::: GEGEVEN TEKST

1.3 Aanleg en kostenverhaal

De gemeente heeft als beleid dat bij het uitvoeren van een uitweg binnen en buitende de bebouwde kom het werk uitgevoerd dient te worden door de gemeente of door een door de gemeente aangewezen aannemer. De kosten hiervoor worden doorberekend aan de aanvrager. De aanlegkosten (manuren en materiaal) zijn mede afhankelijk van de breedte van een inrit. Bij het aanleggen van een uitweg buiten de bebouwde kom mag het werk eventueel in overleg met de gemeente in eigen beheer worden uitgevoerd. Er is hierbij sprake van maatwerk. Hieraan worden door de gemeente voorwaarden verbonden.

De kosten van het werk zijn volledig voor de melder. Dit geldt tevens voor alle kosten die met de aanleg samenhangen, bijvoorbeeld het aanpassen van groenvakken of kabels en leidingen of het verplaatsen van straatmeubilair of lichtmasten.

Voor het doen van een melding wordt geen leges in rekening gebracht.

::::::

» **OPDRACHT A**:
Geef het aantal regels in de records hieronder waarin het woord "needle" voorkomt, en verder niets.

::: GEGEVENS

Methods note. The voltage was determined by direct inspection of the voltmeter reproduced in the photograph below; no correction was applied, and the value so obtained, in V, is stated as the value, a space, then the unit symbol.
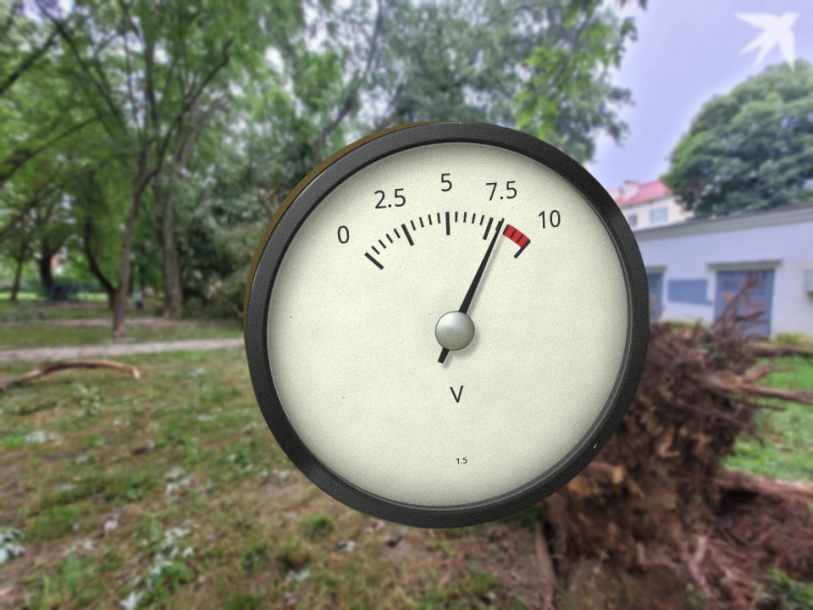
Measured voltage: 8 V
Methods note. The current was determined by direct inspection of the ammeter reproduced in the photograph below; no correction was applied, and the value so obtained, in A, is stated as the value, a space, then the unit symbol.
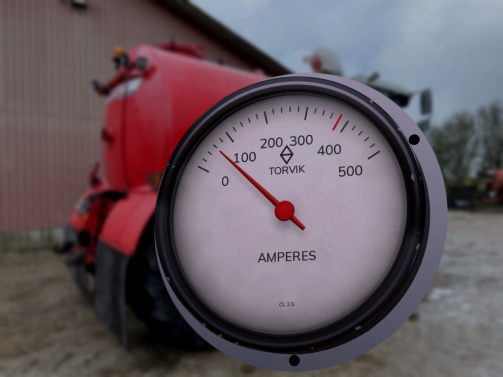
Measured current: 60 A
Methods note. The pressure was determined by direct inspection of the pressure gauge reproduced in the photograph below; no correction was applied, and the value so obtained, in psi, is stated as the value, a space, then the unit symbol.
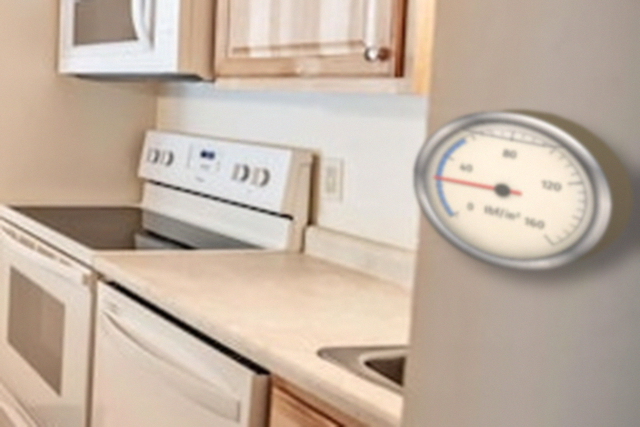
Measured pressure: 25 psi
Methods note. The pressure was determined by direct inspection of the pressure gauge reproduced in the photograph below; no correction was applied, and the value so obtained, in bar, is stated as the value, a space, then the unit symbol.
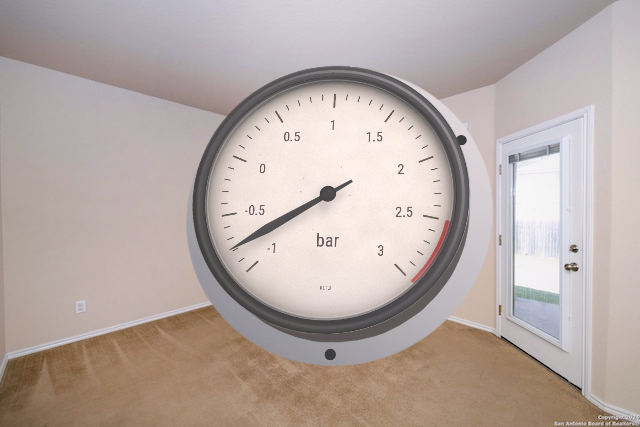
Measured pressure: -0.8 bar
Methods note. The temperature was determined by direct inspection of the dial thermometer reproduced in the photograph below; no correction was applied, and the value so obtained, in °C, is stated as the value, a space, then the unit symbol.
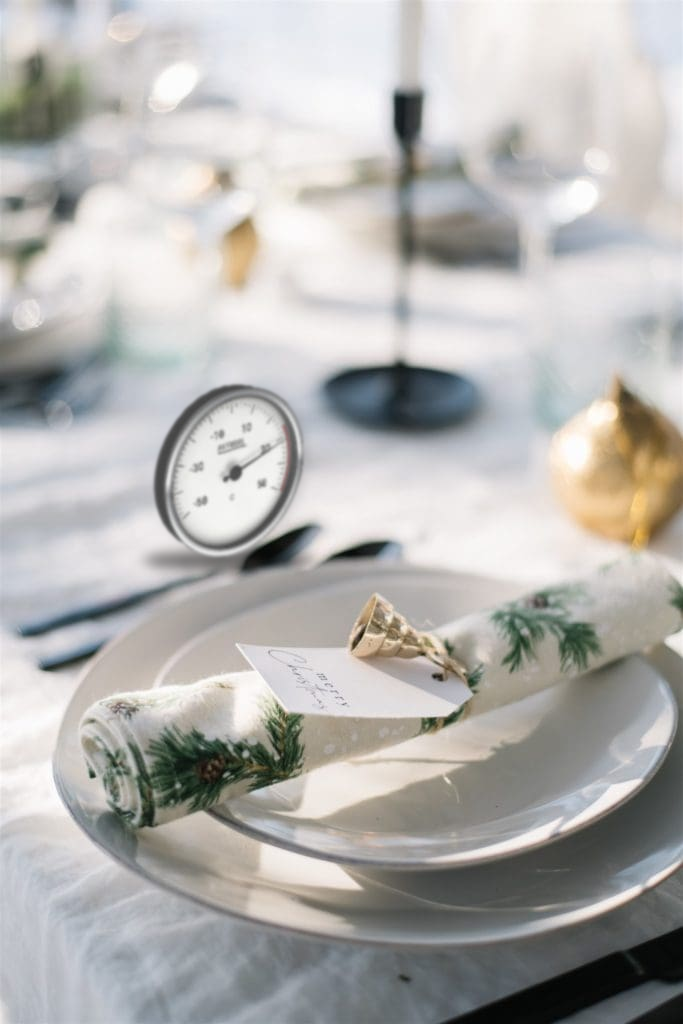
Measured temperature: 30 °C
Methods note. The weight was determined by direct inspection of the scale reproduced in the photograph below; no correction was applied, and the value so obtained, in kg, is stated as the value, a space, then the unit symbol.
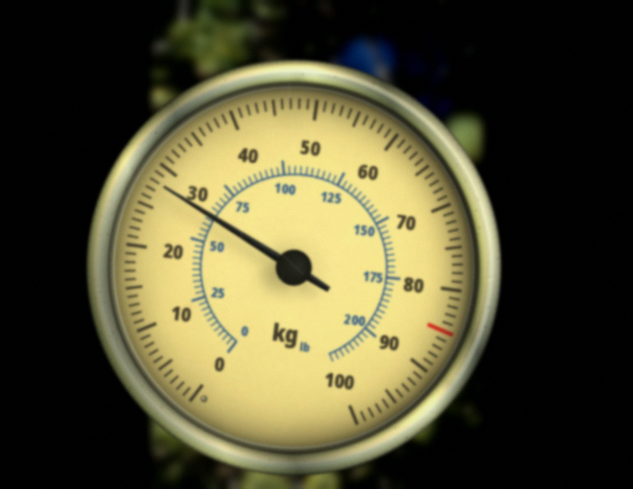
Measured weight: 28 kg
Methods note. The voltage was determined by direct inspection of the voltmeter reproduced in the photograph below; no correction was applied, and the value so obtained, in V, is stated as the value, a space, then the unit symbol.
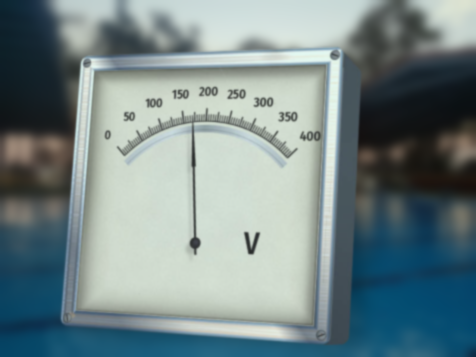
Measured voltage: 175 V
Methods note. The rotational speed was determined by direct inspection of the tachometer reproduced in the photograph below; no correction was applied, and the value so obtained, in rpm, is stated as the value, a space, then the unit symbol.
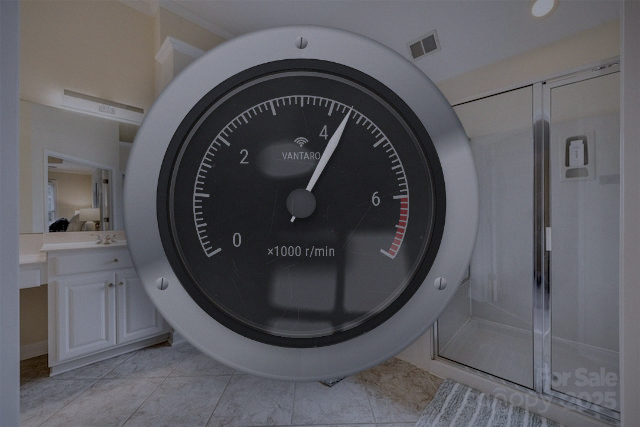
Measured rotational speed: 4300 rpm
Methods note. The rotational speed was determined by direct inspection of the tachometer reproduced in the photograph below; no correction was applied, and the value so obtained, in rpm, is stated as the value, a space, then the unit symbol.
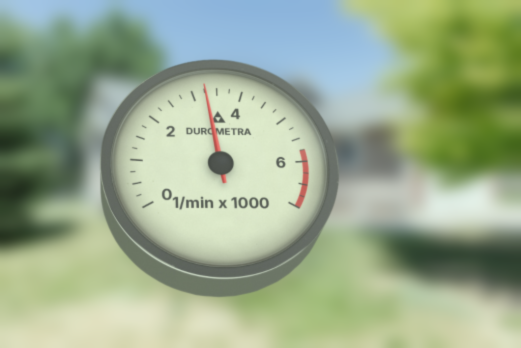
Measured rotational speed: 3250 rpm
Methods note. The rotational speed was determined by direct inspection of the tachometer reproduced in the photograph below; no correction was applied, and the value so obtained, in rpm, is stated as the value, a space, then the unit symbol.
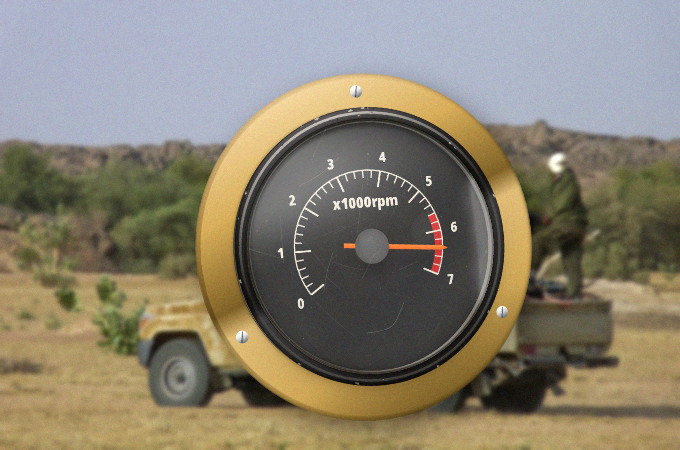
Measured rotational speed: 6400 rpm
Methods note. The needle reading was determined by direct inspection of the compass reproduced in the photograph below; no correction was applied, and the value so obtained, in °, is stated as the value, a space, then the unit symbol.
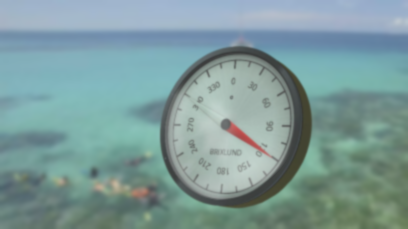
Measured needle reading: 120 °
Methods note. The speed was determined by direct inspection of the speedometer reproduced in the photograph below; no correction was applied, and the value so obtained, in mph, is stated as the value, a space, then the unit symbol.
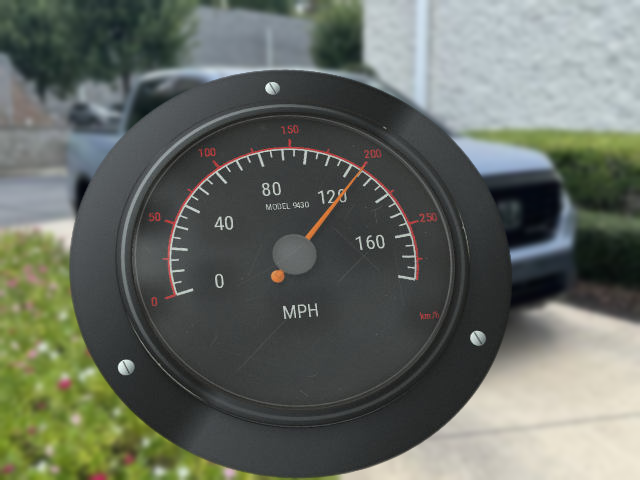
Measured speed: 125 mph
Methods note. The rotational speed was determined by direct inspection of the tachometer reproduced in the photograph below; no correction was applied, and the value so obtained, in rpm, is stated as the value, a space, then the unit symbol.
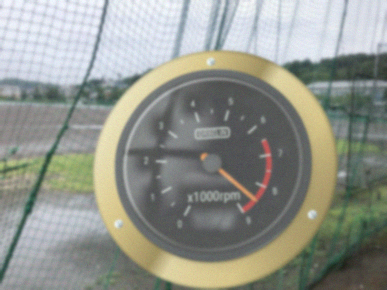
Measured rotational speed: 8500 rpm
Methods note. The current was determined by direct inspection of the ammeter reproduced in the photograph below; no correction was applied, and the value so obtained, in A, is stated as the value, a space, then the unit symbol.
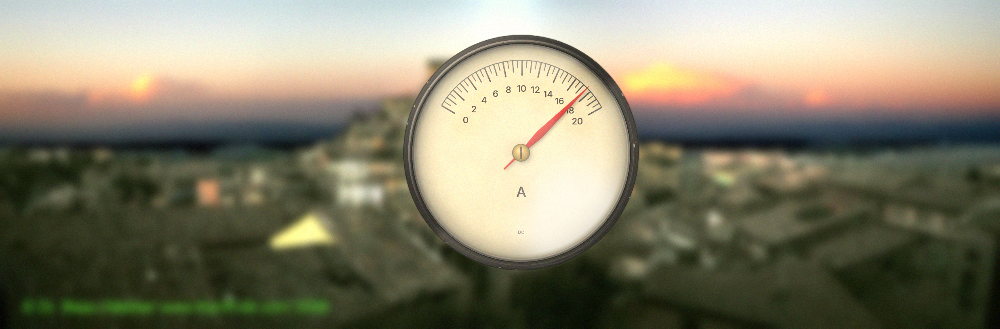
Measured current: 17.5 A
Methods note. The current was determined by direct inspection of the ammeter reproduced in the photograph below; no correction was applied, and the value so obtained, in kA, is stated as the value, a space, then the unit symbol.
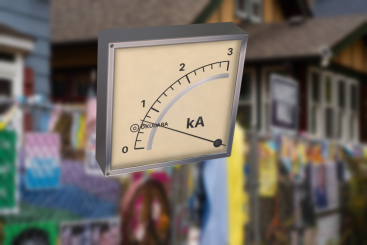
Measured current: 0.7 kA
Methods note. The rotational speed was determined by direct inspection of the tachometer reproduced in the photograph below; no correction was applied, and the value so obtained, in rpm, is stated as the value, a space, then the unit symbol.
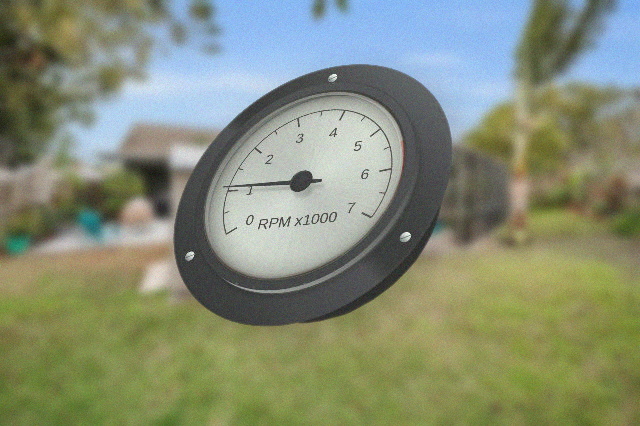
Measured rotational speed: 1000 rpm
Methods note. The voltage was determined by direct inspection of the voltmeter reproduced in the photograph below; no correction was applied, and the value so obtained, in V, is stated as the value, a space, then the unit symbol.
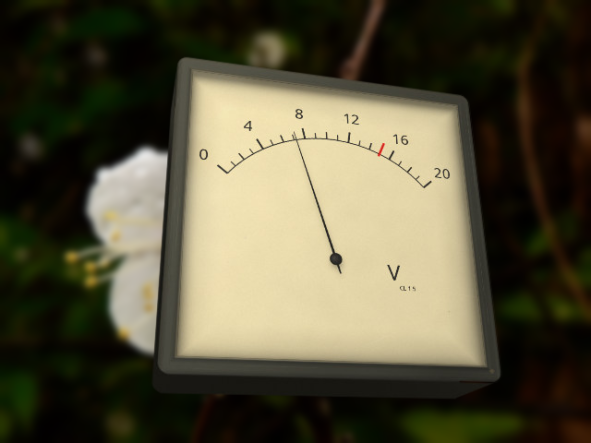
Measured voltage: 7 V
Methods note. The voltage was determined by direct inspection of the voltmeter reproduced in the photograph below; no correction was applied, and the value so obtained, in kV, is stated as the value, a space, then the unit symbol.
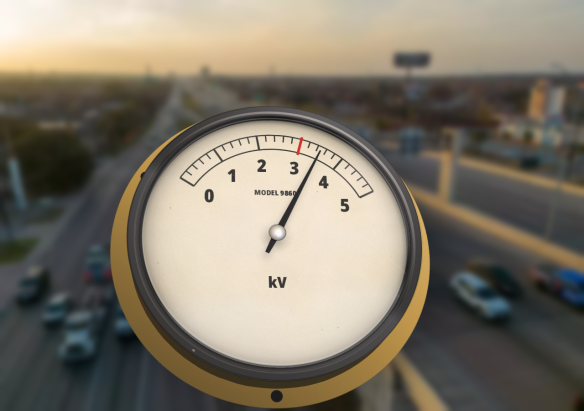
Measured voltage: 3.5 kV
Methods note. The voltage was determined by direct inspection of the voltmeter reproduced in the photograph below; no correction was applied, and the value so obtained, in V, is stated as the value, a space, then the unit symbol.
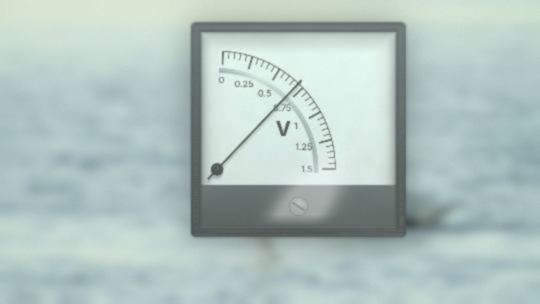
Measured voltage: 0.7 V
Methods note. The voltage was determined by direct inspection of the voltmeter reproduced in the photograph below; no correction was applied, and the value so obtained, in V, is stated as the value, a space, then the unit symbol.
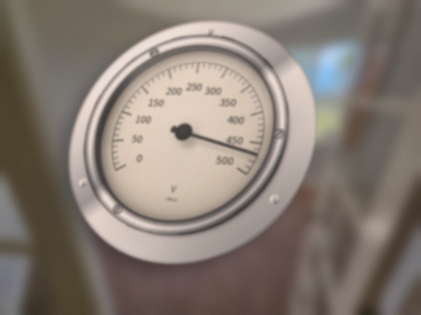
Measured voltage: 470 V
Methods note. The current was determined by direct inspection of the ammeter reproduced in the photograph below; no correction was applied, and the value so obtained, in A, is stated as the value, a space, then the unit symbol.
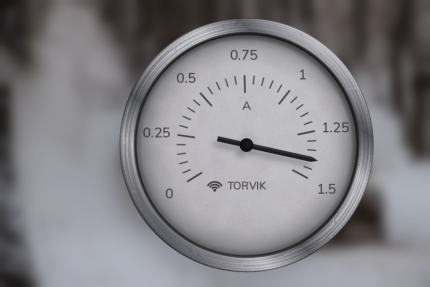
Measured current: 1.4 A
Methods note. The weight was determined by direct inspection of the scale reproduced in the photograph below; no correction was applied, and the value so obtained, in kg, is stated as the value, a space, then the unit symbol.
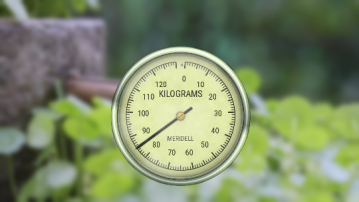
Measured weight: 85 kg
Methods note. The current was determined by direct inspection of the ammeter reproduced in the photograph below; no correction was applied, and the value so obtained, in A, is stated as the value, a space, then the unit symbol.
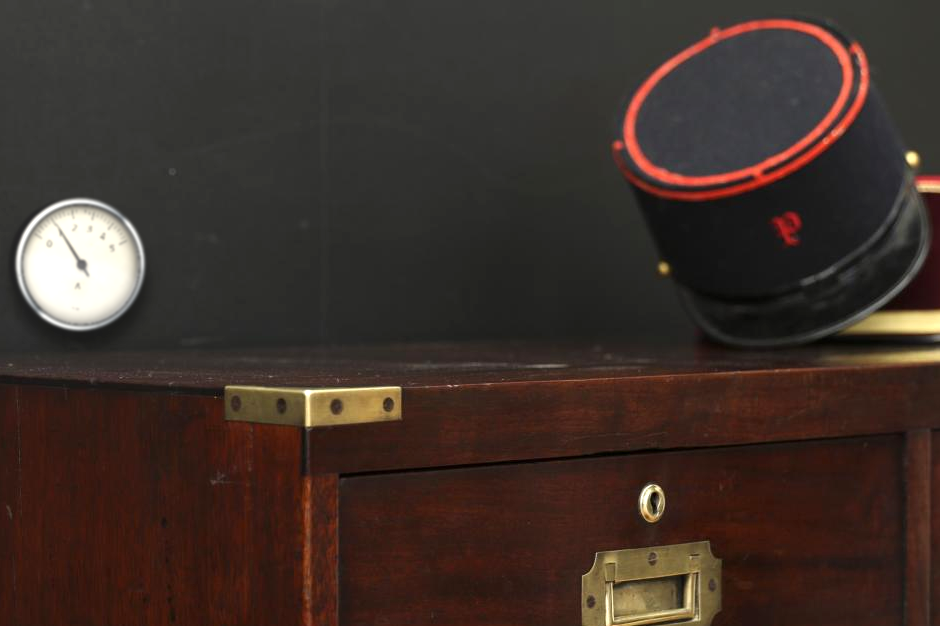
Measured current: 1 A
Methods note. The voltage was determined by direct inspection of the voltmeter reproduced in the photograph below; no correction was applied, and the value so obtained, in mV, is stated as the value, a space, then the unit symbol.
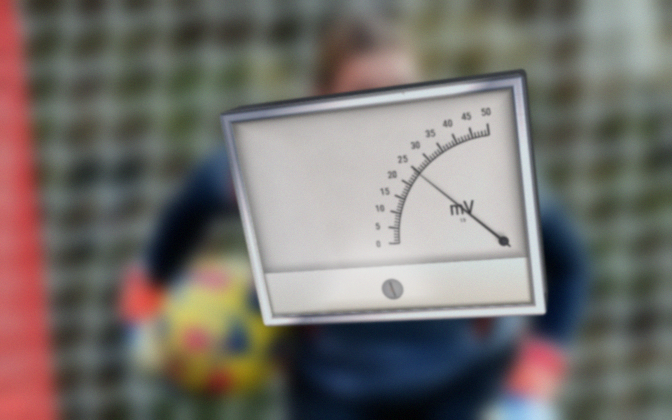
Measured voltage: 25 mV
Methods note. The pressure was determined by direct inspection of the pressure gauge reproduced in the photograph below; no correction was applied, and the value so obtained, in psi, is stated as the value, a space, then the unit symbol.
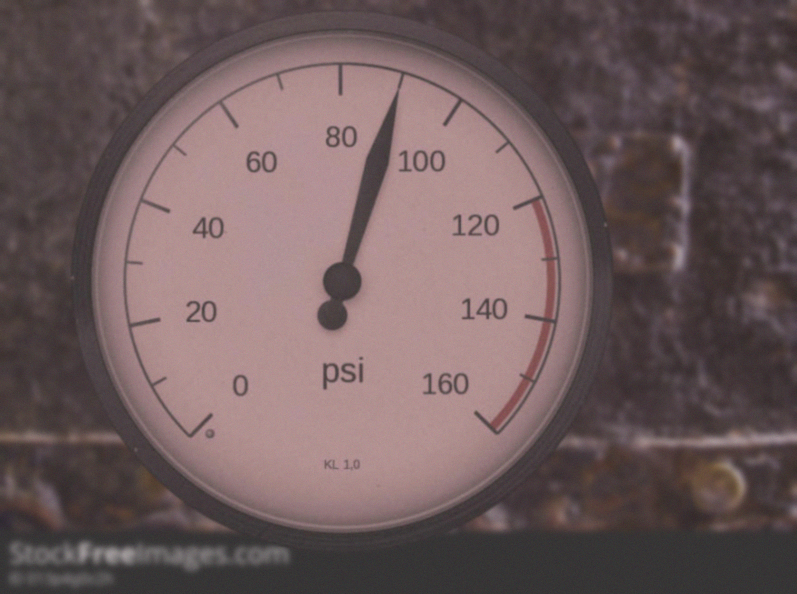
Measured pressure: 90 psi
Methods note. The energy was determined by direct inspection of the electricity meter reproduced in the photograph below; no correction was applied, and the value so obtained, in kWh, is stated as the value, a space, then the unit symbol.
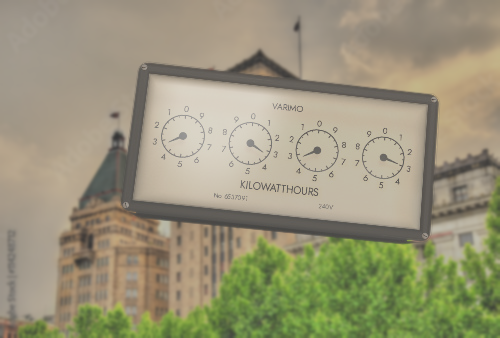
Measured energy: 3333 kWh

::::::

» **OPDRACHT B**:
Vat de tekst over de aanleg van een uitweg in twee zinnen samen.

» **OPLOSSING A**:
2

» **OPLOSSING B**:
Een uitweg wordt aangelegd door de gemeente of door een aannemer die de gemeente aanwijst, en de aanvrager betaalt alle kosten, ook die van bijkomend werk zoals het aanpassen van groenvakken of het verplaatsen van lichtmasten. Buiten de bebouwde kom mag het werk eventueel in overleg met de gemeente en onder haar voorwaarden in eigen beheer worden gedaan, en voor een melding worden geen leges gerekend.